The policy of freeing thousands of terrorist inmates in Israeli jails, often who have blood on their hands, in return for a few Israeli captives is seen as a painful but necessary choice. The debate then usually shifts to: What can be done to deter future hostage-taking so we don’t have to keep making this painful choice?

One answer is capital punishment, but Israel has informally abolished the death penalty since its lone execution in 1962, that of Adolf Eichmann. So Defense Minister Israel Katz came up with an alternative and linked it specifically to the current Israel-Hamas hostage deal under way.

“In light of the expected release of terrorists from Judea and Samaria as part of the hostage release deal, I have decided to release the settlers held in administrative detention,” Katz said on Friday. He added: “It is better for the families of Jewish settlers to be happy than the families of released terrorists.”

Administrative detention is the practice of holding terror suspects apprehended in the West Bank for extended periods without trial while military prosecutors build their case. In November, Katz announced the policy would no longer apply to Israeli settlers.

Though Katz’s policy is new, the sentiment behind it has been building for a long time. Suspicion that politically convenient deals always favor Palestinians at the expense of Israelis has fueled many attempts over the years to find ways to constrict Israeli leaders’ range of movement on hostage deals. That activity increased after the 2011 deal for Gilad Shalit’s freedom—which included the release of Yahya Sinwar, the mastermind of the October 7, 2023 attacks.

In 2013, the Israeli High Court of Justice rejected a petition by family members of terror victims seeking to halt a Palestinian prisoner release. The families also argued that, just as in criminal clemency cases, the victims should have an opportunity to register their opposition before the court. In probably the most significant part of the decision, the court said that families of victims don’t retain the same rights if the clemency being granted is through a political deal and not through the normal legal process.

It is crucial to understand how much this concept—that political decisions override the government’s legal obligations—irritates the public. Some of that sentiment seems to be building in the U.S. as well in the wake of bipartisan misuse of the pardon power.

There is one other consideration in Israel’s case that helps explain why Katz might have tied his administrative-detention change to the ceasefire deal. As one Israeli academic warned in 2018: “there is a correlation between people who demonstrated their desire to punish terrorist Palestinians more harshly in [a recent public opinion] survey and the people who showed mistrust in Israeli institutions and their capability to deal with terrorism. It is possible that Israelis do not trust their justice system and government to keep perpetrators behind bars.”

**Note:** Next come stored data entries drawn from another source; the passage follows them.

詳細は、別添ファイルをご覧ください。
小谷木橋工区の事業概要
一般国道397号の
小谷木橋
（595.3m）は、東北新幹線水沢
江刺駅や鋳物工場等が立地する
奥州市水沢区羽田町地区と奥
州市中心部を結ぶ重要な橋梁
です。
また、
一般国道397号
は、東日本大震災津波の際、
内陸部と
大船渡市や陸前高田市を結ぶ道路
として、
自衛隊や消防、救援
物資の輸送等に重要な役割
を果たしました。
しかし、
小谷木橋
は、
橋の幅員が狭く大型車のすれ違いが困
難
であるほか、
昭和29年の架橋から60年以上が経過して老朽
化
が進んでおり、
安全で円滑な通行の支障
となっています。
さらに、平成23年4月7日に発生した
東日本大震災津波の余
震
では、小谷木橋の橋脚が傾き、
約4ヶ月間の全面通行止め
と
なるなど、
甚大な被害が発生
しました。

Repeated attempts to severely limit the government’s power to make such deals have failed, and the death penalty is not coming back into use. Similarly, in the U.S. the pardon power is constitutionally explicit and broad, and therefore difficult to limit. But mistrust of the legal system in a democracy will have its own corrosive effect if politicians neglect to maintain the political legitimacy they need to make these decisions.